Directions for this task — Rewrite the lines of every entry below, changing "scientific name" to "binomial name" and keeping everything else the same. Leave the pictures out of your answer.

····················

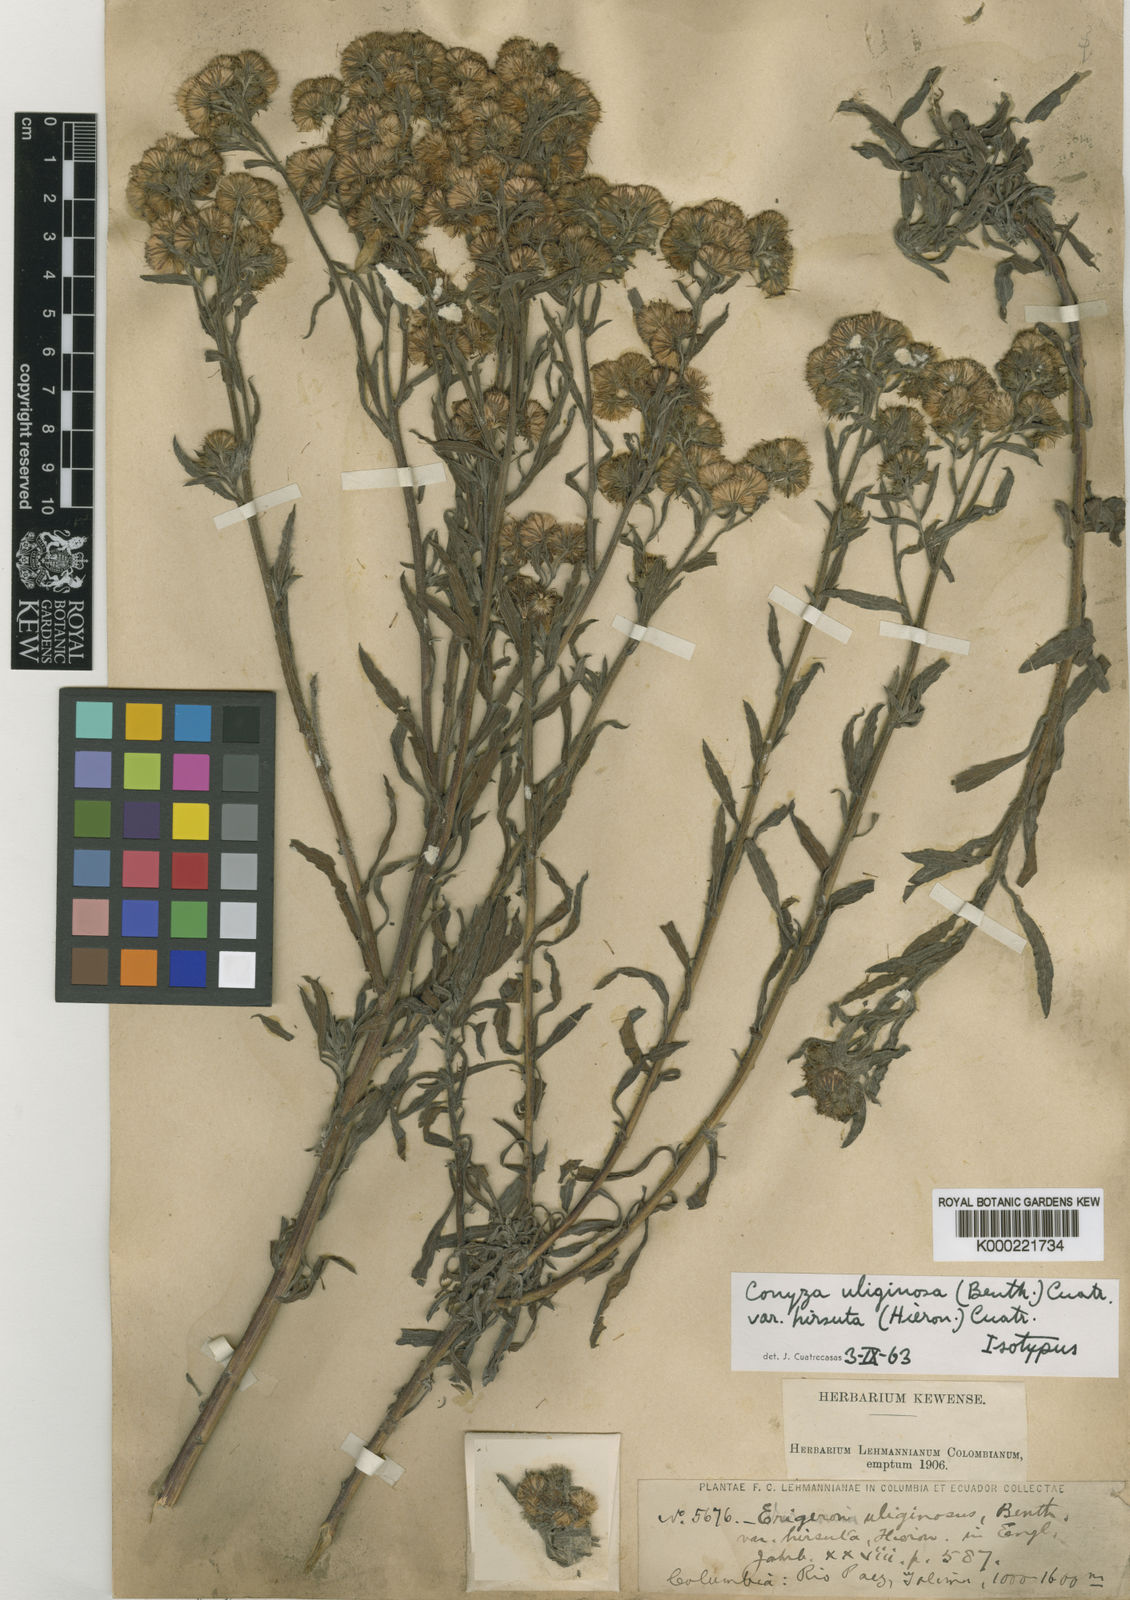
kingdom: Plantae
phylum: Tracheophyta
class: Magnoliopsida
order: Asterales
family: Asteraceae
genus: Conyza
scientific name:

····················

Correct output —
kingdom: Plantae
phylum: Tracheophyta
class: Magnoliopsida
order: Asterales
family: Asteraceae
genus: Conyza
binomial name:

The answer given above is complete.